▶ _The records_:
··········

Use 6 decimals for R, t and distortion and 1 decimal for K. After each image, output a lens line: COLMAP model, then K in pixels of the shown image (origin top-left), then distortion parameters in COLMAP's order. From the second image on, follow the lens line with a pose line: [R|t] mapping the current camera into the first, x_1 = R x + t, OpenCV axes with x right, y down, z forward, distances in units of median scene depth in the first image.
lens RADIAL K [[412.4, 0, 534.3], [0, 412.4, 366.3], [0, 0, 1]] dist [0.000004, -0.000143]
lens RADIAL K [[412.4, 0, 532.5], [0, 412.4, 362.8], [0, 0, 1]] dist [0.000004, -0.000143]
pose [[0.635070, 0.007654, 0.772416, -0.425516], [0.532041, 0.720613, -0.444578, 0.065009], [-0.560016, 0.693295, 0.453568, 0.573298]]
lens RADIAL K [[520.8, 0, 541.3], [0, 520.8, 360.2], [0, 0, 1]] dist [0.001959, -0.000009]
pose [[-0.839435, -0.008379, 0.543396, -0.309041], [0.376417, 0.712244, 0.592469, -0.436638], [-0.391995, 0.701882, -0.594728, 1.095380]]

··········

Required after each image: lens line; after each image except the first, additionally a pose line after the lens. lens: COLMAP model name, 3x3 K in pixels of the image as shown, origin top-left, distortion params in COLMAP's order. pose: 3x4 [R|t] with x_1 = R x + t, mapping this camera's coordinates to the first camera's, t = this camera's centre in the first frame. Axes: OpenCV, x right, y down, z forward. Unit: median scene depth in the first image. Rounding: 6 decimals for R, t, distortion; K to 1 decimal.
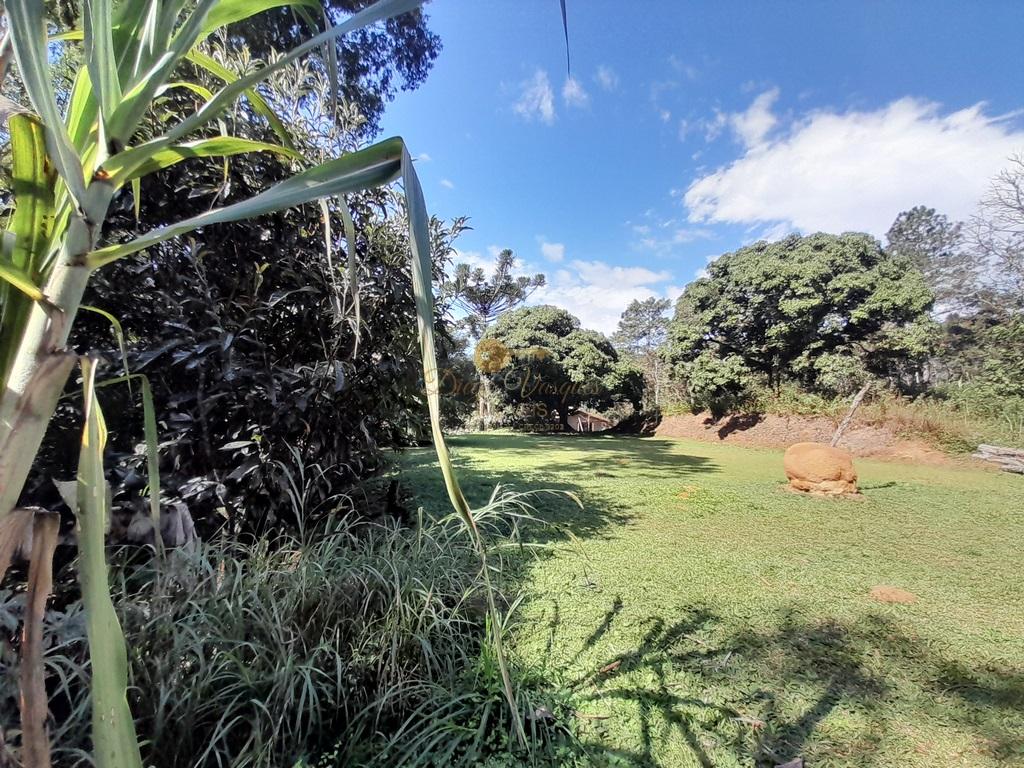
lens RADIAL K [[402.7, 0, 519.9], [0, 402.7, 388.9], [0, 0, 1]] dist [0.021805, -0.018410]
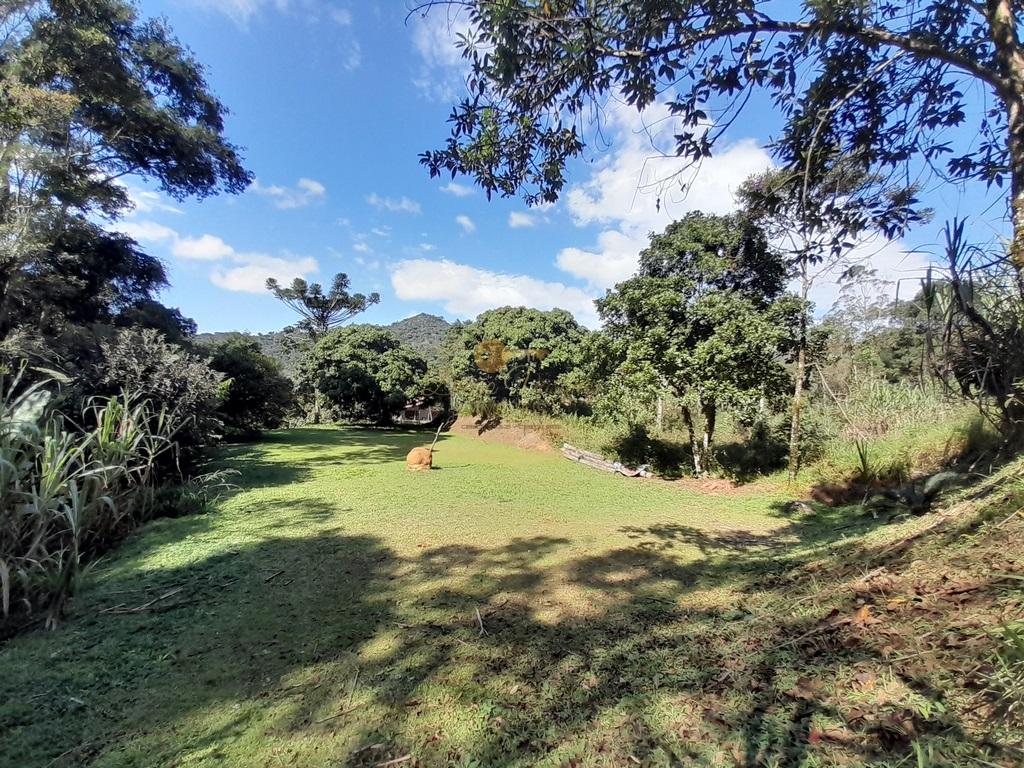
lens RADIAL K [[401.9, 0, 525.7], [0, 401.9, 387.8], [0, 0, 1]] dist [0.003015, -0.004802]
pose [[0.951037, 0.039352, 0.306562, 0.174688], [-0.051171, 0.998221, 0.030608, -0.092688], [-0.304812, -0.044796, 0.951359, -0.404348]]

··········

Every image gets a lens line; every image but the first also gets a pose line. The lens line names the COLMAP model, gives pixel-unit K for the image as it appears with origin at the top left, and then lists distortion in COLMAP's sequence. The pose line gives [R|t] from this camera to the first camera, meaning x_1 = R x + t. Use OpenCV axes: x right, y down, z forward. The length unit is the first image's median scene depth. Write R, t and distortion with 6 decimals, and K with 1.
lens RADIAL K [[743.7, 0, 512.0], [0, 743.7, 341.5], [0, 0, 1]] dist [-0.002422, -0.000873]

··········

▶ _Your goal_: Reproduce verbatim the material from the line containing "Required after each" through the line containing "-0.044796, 0.951359, -0.404348]]", both included, omitting the pictures.

▶ _Final answer_:
Required after each image: lens line; after each image except the first, additionally a pose line after the lens. lens: COLMAP model name, 3x3 K in pixels of the image as shown, origin top-left, distortion params in COLMAP's order. pose: 3x4 [R|t] with x_1 = R x + t, mapping this camera's coordinates to the first camera's, t = this camera's centre in the first frame. Axes: OpenCV, x right, y down, z forward. Unit: median scene depth in the first image. Rounding: 6 decimals for R, t, distortion; K to 1 decimal.
lens RADIAL K [[402.7, 0, 519.9], [0, 402.7, 388.9], [0, 0, 1]] dist [0.021805, -0.018410]
lens RADIAL K [[401.9, 0, 525.7], [0, 401.9, 387.8], [0, 0, 1]] dist [0.003015, -0.004802]
pose [[0.951037, 0.039352, 0.306562, 0.174688], [-0.051171, 0.998221, 0.030608, -0.092688], [-0.304812, -0.044796, 0.951359, -0.404348]]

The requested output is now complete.